If you want English to be more like Hungarian, start inserting Hungarian words into sentences otherwise written in English and I guarantee people will adopt them as loanwords in short order. Never define them, we'll figure it out from context and vibes, and we'll never pronounce them correctly, which might make it grating to listen to them spoken back to you. But you can absolutely just incept words into English. We'll take them. We're hoarders. We all love that shit.
My favorite thing about it is the register system that developed from all this theft. There are at least three: German, French, and Latin. German is less formal, and French and Latin are often equal but differ in that French is less bureaucratic than Latin. The start, commencement, and initiation of something are different. And an initiation is different from an inauguration. You ask your friend, question a witness, and interrogate a suspect. Greek is more abstract than Latin. A moral question is nearer to the heart than an ethical question. You diagnose a disease, you judge a person. You have compassion, you merely feel sympathy.

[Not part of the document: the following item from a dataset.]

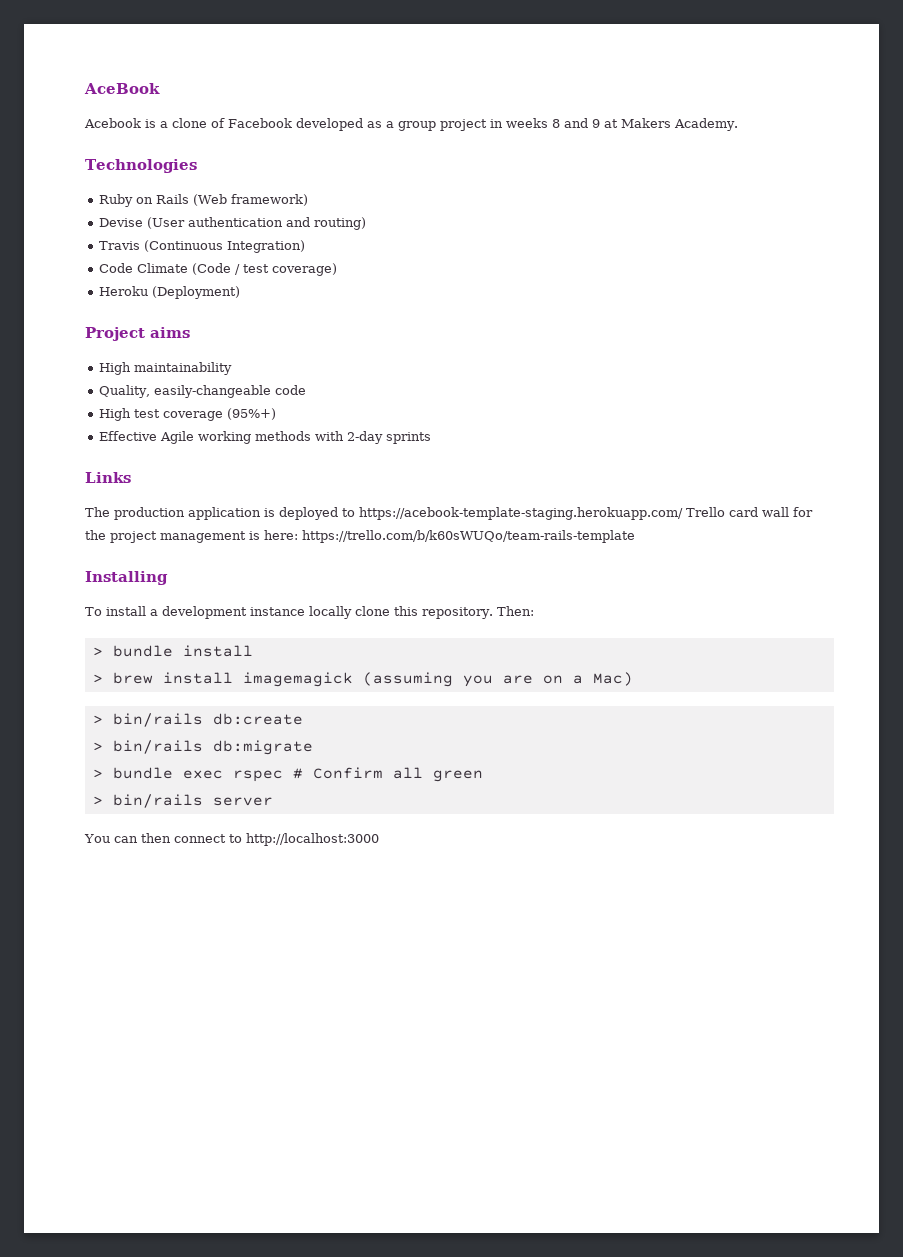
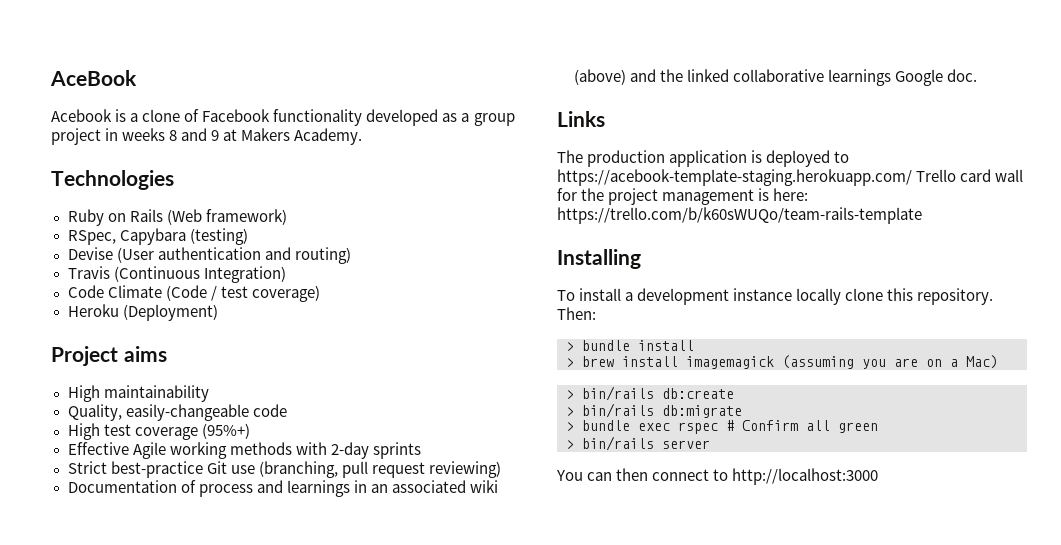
(292, 123) none -> [273,109,363,126] functionality
(309, 200) none -> [67,228,248,245] // RSpec, Capybara (testing)
(432, 438) none -> [67,461,501,478] [67,480,498,497] [573,69,977,86] // Strict best-practice Git use (branching, pull request reviewing) // Documentation of process and learnings in an associated wiki (above) and the linked collaborative learnings Google doc.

Though, I would hate to learn it as a second language for the exact same reasons.
theasisa|9 days ago
I've been doing something like this with Finnish (which is in the same language family as Hungary) - I use Finnish colloquialism but directly translated into English. Things like "going ass first up a tree" (meaning doing something in a sub-optimal way) or "better on the ground than in the devil's mouth" (when you spill something). I find it amusing.
The author is right though, the English language is dreadful; In Finnish the words are written and pronounced the same way. Try that with some names of cities or towns in England.
zjp|9 days ago
Come on now though, dreadful. There's something beautiful about a language that's a fusion reactor for all other languages on Earth.
PollardsRho|9 days ago
swores|9 days ago
Are you suggesting it's not intuitively obvious that the town 'Towcester' should be pronounced the same as a "toaster" for toasting bread?
IsTom|9 days ago
scoot|9 days ago
"every day"
Perhaps the author should check grammar while he checks spelling :D (Not the only issue I noticed, and I didn't read the entire article...)
xnx|9 days ago
It's impressive. English language: ~500,000 words. German language: ~135,000 words.